Mort ou vivant ?

Paul Hōjō Pichaureau

5 février 2023, 19 h

Maître Dōgo et maître étaient à une cérémonie d’enterrement. Devant le cercueil, Zengen devant demande à son maître :

— Mort ou vivant ?

Dōgo lui répond :

— Je ne saurais dire, je ne saurais dire…

Sur le chemin du retour, Zengen dit à son maître :

— Maître : mort ou vivant ? Maintenant vous devez me répondre ou je vais vous frapper.

Et Dōgo répond à nouveau :

— Je ne saurais dire, je ne saurais dire…

Et Zengen frappe son maître, sur la route.

Philippe Coupey, mon maître, commente ce kōan et dit : « C’est l’esprit du moine zen.
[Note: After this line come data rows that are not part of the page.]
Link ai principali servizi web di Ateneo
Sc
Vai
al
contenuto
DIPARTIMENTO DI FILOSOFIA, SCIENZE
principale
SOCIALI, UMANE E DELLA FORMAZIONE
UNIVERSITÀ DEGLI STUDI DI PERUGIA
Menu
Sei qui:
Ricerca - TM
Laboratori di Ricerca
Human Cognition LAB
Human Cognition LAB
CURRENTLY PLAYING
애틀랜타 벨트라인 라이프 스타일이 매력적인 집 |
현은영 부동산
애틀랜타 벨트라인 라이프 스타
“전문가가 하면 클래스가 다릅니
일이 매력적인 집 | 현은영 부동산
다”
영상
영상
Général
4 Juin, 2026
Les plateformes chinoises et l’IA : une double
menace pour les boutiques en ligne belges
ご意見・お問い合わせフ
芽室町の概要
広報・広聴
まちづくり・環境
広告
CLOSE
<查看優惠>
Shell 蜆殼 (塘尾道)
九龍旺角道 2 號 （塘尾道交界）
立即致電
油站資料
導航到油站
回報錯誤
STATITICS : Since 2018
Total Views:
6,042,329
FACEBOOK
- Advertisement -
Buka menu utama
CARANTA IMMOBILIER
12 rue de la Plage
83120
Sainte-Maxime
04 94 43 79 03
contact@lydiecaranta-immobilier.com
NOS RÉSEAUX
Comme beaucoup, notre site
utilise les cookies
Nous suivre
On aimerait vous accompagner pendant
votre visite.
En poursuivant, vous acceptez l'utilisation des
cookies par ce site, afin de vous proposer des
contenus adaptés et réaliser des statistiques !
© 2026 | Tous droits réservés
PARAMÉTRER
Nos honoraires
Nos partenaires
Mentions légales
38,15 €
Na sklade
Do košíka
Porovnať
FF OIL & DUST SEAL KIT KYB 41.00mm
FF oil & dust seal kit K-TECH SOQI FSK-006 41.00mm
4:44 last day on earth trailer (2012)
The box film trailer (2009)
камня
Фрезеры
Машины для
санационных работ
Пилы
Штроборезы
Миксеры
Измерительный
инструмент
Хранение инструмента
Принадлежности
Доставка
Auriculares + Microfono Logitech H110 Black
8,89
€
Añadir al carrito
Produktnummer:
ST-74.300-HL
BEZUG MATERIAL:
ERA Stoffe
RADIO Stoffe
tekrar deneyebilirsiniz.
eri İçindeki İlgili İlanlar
Au milieu des différentes espèces, au milieu des différentes personnes, il ne fait pas distinction. »

Il dit ensuite : « Quel plaisir, quand on est un homme, de se rendre compte qu’on est aussi une femme, quel soulagement ! Et j’imagine que ce doit la même chose quand on est une femme et qu’on se rend compte qu’on est un homme. »

Quand les différentes espèces n’ont pas de distinction claire à nos yeux, quel soulagement ! On arrête de voir les séparations comme des impasses, des barrières, on arrête d’être seul dans ses petites distinctions personnelles.

Il y a une suite à l’histoire de Zengen et Dōgo que je trouve très intéressante.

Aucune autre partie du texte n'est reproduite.